阅读材料:
* * *

2022-08-22 20:38 作者:凝律馆主  | 我要投稿

   上一篇谈了程砚秋先生性格方面的二三事,有朋友对此很感兴趣,说通过这些小事看到了性格更加丰富的程先生。其中些事,有的在其传记和一些文章中已经披露过,拾人牙慧不算新鲜,因此,这里我尽量将老先生们聊程先生不为外人知道的一些事情进行披露,为程砚秋先生其人其艺的研究,提供一些有益的补充。

程砚秋

   很多戏迷都知道,解放后,程先生对于激进的戏曲改革非常反感,对一部分传统剧目以不符合时代要求而被禁演,非常气愤,因此他调侃当时主抓戏曲改革的戏改局为戏宰局,在外地演出有阶级调和论嫌疑的【锁麟囊】时,故意把戏单套红印刷,以宣泄不满。其实,在抗战期间和胜利后程先生都因为当时的某些剧目遭禁演某而气恼过。

    抗战胜利后不久,平津两市政府一度下令禁演【四郎探母】和【游龙戏凤】等剧目,理由是该两剧宣传投降主义和封建特权主义,津市社会局给出禁演【四郎探母】的理由,是“杨四郎既不忠也不孝,而且投降北国做了汉奸”。其实早在抗战时期,一些左翼戏剧家就对【四郎探母】提出异议,田汉就公开反对名票俞珊女士演唱此剧。

潘公展

   抗战胜利后国民dang宣传bu副部长潘公展更以改良京剧为题,认为【四郎探母】一剧,“失去了国家民族意识,因为杨四郎既投降异邦,又于归来探母之时,想念其异邦之娇妻,朝秦暮楚。这个实在应该改革。我建议改为四郎探母之时,其母应以大义灭亲之风度,大骂他失去气节投降异邦,然后杨四郎羞愧难当,抱头鼠窜,这样剧目就有相当的民族意识”。彼时正是胜利后不久,大的社会环境就是全国清算汉奸行径,因此有此种认识,也见怪不怪。

    对此种言论,程砚秋先生有不同看法,更对当局一刀切的禁演而表现的相当不满,他曾对迎秋老师谈到过,“此两剧纵有不妥之处,但尽可以改良,禁演似乎大可不必”“倘若以今人之思想,去度古人之意,那值得商量之剧目太多了,是不是也须禁演呢?戏剧是社会化教育的重要补益,须重视,扶助,而不是再对其焚书坑儒”“此滑稽之一幕,将来后世编剧之人编成演剧,该给他们配何种脸谱呢?”。程先生的这些话在当时是非常有见地的,而且他未隐瞒观点也对记者公开谈论此事,完全不顾及平津当局的面子,有胆有识。

    有些人总把民国看成言论宽松,文人率真如魏晋,这种认识并不全面。那时当局对文化和思想的禁锢,也是很严格的,文人间党同伐异互相倾轧也比比皆是。以梨园为例,演员所演剧本,须报经社会局审核批准才能演出,稍有不符合要求之处,即遭禁演,如程先生的名剧【亡蜀鉴】、新艳秋先生排的【赛金花】等。

* * *

原始数据:

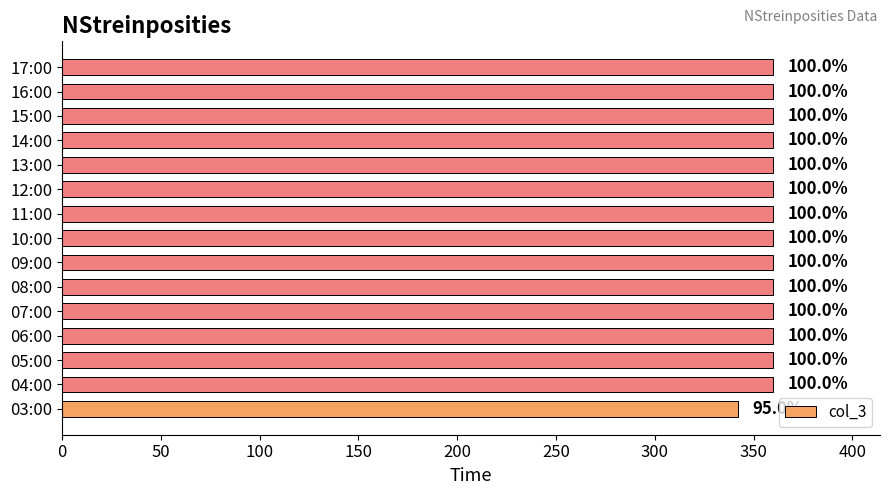

How many bars are there in total?

15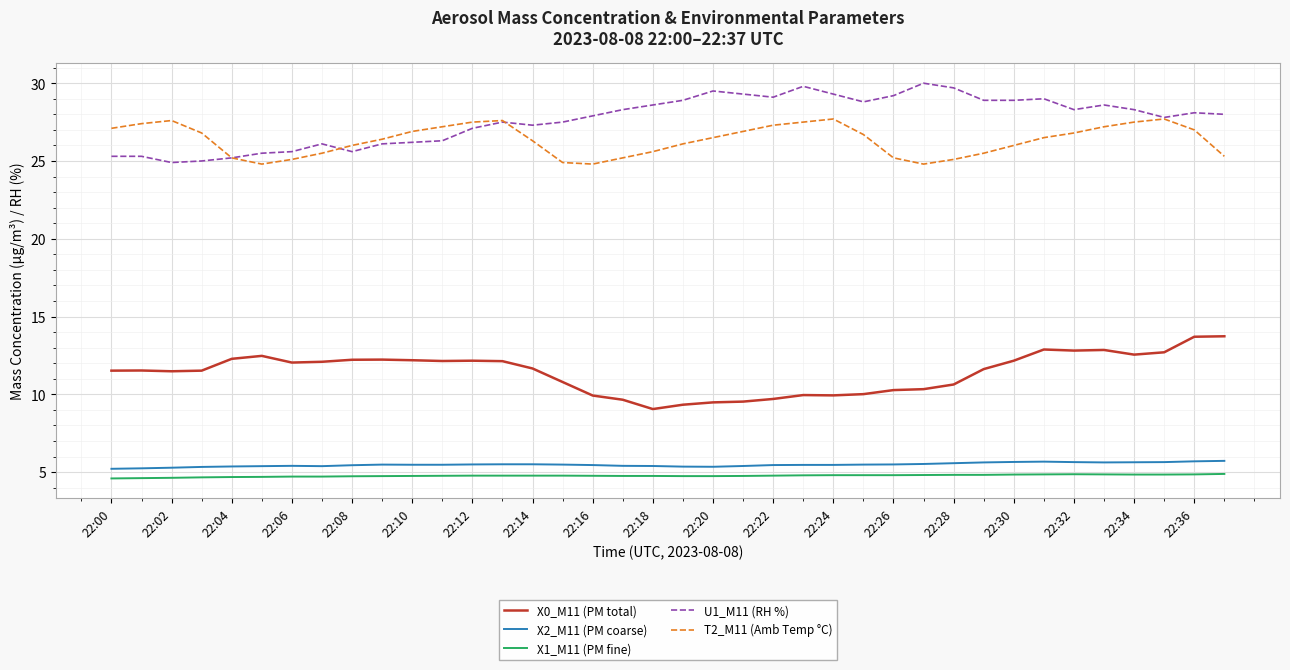

What is the maximum value shown in the chart?

30.0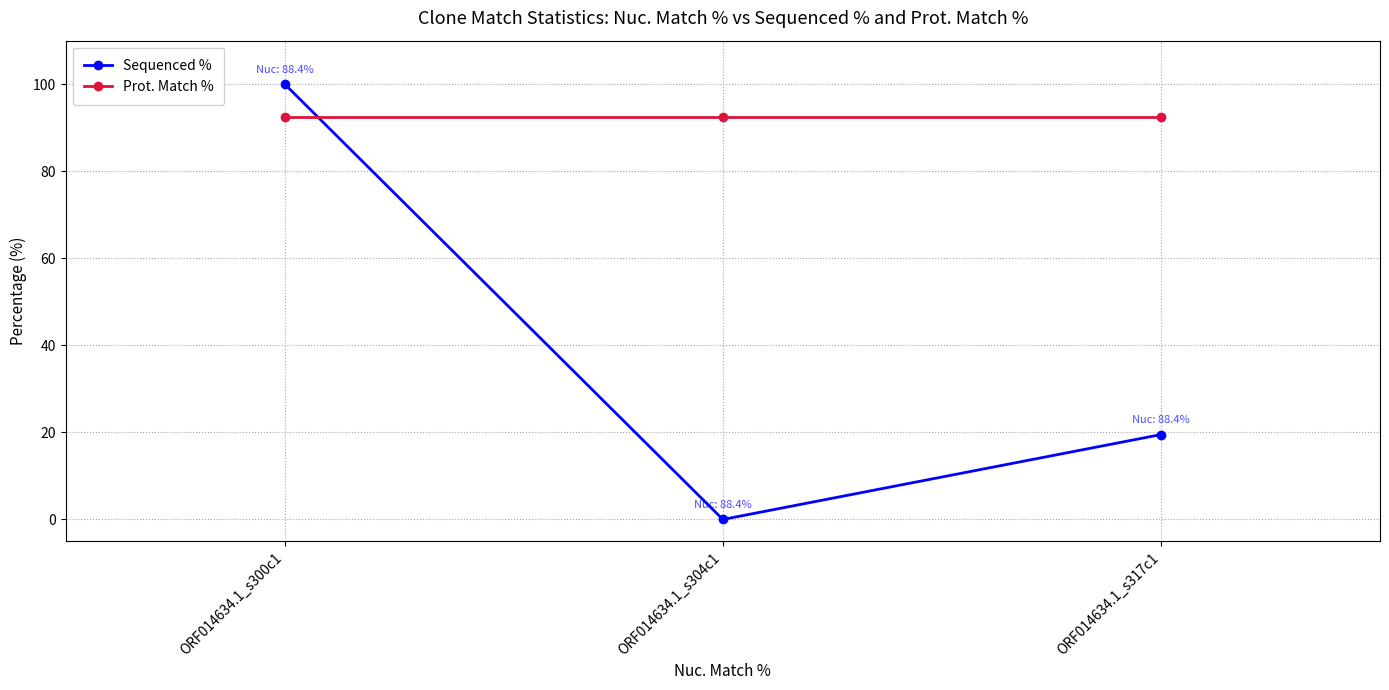

Reading left to right, list all the values displayed in this chart.

Sequenced %: ORF014634.1_s300c1=100.0	ORF014634.1_s304c1=0.0	ORF014634.1_s317c1=19.5
Prot. Match %: ORF014634.1_s300c1=92.4	ORF014634.1_s304c1=92.4	ORF014634.1_s317c1=92.4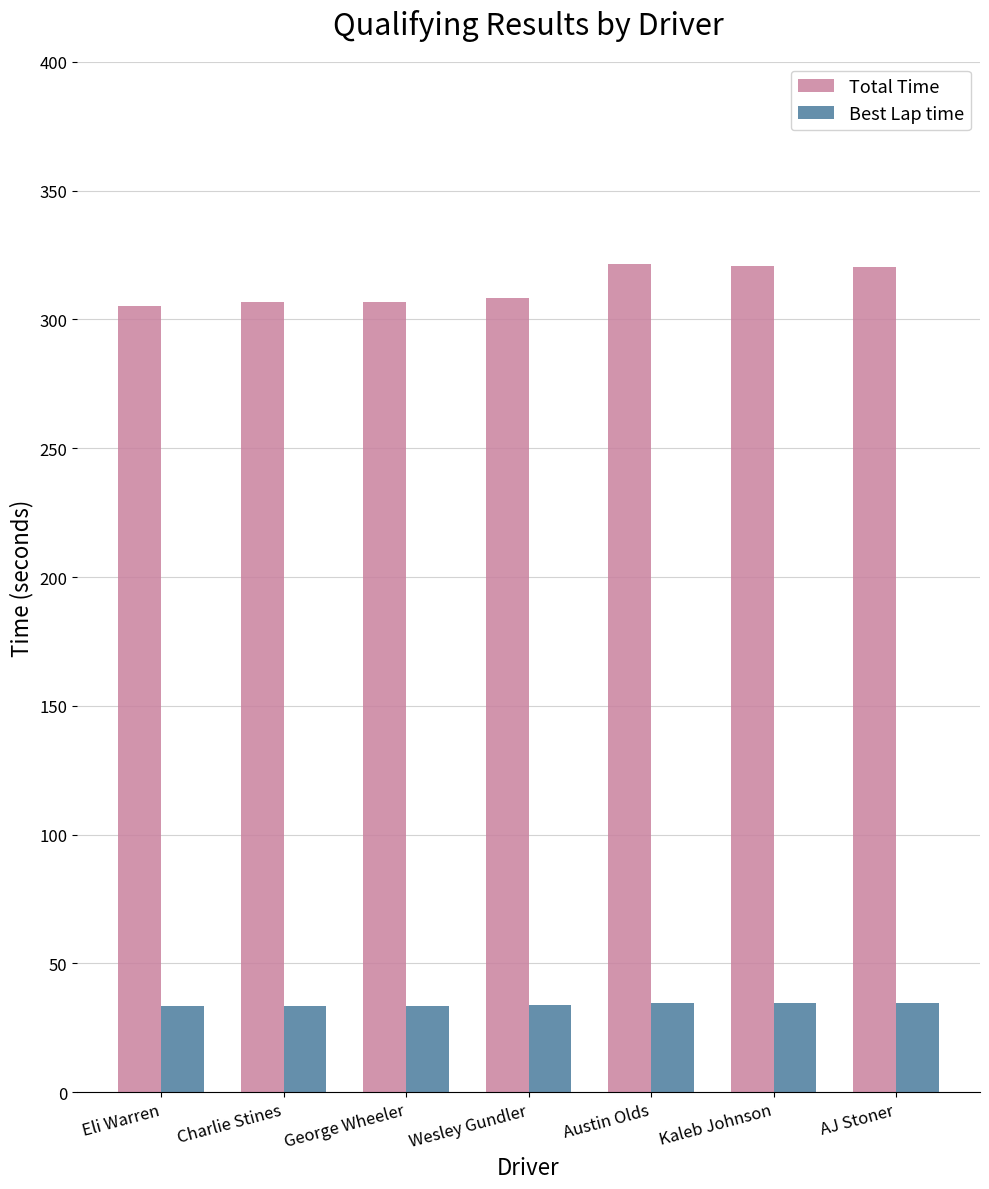

What is the sum of the Total Time values at Kaleb Johnson and Wesley Gundler?

629.1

* * *

待做题目:
[1] 下面三种说法是否符合程砚秋一文?逐条答"是"或"否",并引出文中据以判断的原句。(a)抗战胜利后不久,平津两市政府曾下令禁演【四郎探母】。(b)程砚秋认为【四郎探母】和【游龙戏凤】应当禁演。(c)民国时期,演员所演剧本无须审核即可上演。
[2] 从程砚秋一文的最后一句之后往下续写。
这些记录和程砚秋一文没有关系。

各题答案:
[1]
(a)是。"抗战胜利后不久,平津两市政府一度下令禁演【四郎探母】和【游龙戏凤】等剧目"
(b)否。"此两剧纵有不妥之处,但尽可以改良,禁演似乎大可不必"
(c)否。"演员所演剧本,须报经社会局审核批准才能演出"

[2]
    也许是遭到戏剧界像程先生这样有影响的众多名家的公开反对,津市社会局派该局文化理俗科科长于庆嘏与剧作家李燃犀、名票杨少泉共同修改情节、词句,教梨园界排演后得以公开演出。这场风波始在平津平息。

    事实上,程先生对这种曲义解读剧目的方法,一直很抵触。日伪时期,【荒山泪】【春闺梦】一度被别有用心的日伪文化汉奸所“曲解”利用,比如吴菊痴就鼓吹【春闺梦】的主旨是“反战和平”而极力宣传。还比如前文介绍的郑冰如,四十年代初应邀在天津参加大东亚博览会游艺节目演出,被主办方日伪当局安排演唱【荒山泪】,因为此剧表达的是“反战和平”之主义。

郑冰如之【荒山泪】剧照

    对于日伪汉奸机构对【荒山泪】和【春闺梦】的解读利用,程无可奈何,只能不演或少演此两剧,因而有人说【荒山泪】【春闺梦】程很少演出,一年不见得演一次,就是这个原因。

   但是,上海的抗战人士对被日伪汉奸利用宣传“非暴力反战”的这两个剧目依然颇有微词,程于四十年代初去上海要贴演此剧目,一度被人在租界报刊上撰文严厉指责,他们认为全民族在抗战紧要时期,一切文艺都须以“抵抗”为宗旨,此时演此“非战”和“反战”之剧目,就是逆潮流而动。程砚秋对此很感委屈,他对弟子谈到,“有人说我的非战主义,就是不抵抗,这是误解我。我的“非战”思想本义,是反对非正义战争,那是违背人道,荼毒生灵的。而对于此类战争,当然要反抗,要为真理、公义和和平而战”。

   然而对于此事,程先生一直耿耿于怀。因此在五十年代初,他去上海演出,连演十几场【荒山泪】,一方面是呼应抗美援朝运动,揭露美国为首的侵略者发动战争给中朝人民带来的深重苦难,一方面也是宣泄几年前在抗战时上海某些人对他的批评并要求禁演他【荒山泪】等剧目的不满。